Three teenagers, at least two of them British, are in custody at a central London police station after being stopped by Turkish authorities as they attempted to travel to Syria, London police said Sunday.
Two were 17-year-old boys from northwest London who had gone missing, a Metropolitan Police news release said.
They were traveling with a 19-year-old, the release said, without providing additional information on the man. Several media outlets, including BBC and Reuters, reported he, too, was British.
British authorities shared intelligence regarding the 17-year-olds with Turkish officials on Friday, and that night, the individuals landed in Istanbul on a flight from Barcelona, Spain, a Turkish official told CNN.
The teens were stopped, along with a third person who had been regarded as suspicious by Turkish intelligence working at the airport’s risk analysis center, which monitors risky flights and runs checks on suspicious passengers trying to enter Turkey.
Turkish authorities questioned the teens, the Turkish official said, and the Metropolitan Police said the three arrived back in London shortly before midnight Saturday and were “arrested on suspicion of preparation of terrorist acts.”

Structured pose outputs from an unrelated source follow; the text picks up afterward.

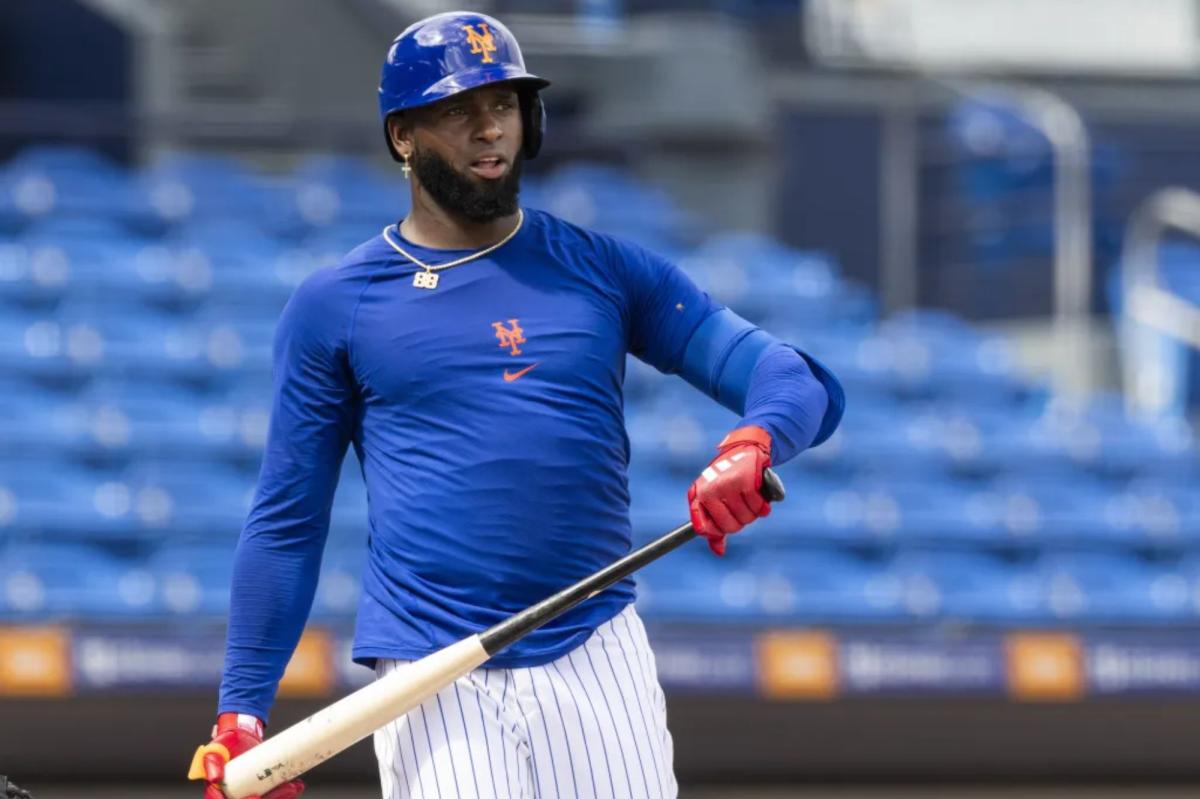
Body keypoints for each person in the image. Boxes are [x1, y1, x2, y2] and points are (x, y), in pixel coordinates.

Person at [189, 11, 844, 799]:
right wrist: (242, 715)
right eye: (458, 110)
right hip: (432, 668)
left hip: (596, 647)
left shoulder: (601, 268)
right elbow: (287, 521)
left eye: (503, 104)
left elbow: (793, 379)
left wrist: (755, 441)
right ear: (403, 136)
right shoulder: (335, 304)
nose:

“When we have intelligence shared with us there is no problem. We stop them and directly deport them. And of course Turkish intelligence is always on the lookout as well,” the Turkish official said.
Sunday’s news come on the heels of developments in the case of three British girls who are believed to have entered Syria to join ISIS.
Turkey on Thursday arrested a person who worked for an undisclosed nation’s intelligence service on suspicion of helping the girls, according to Turkey’s foreign minister.
On Friday, a Turkish television network aired a video purportedly showing the girls preparing to cross the Turkish border into Syria.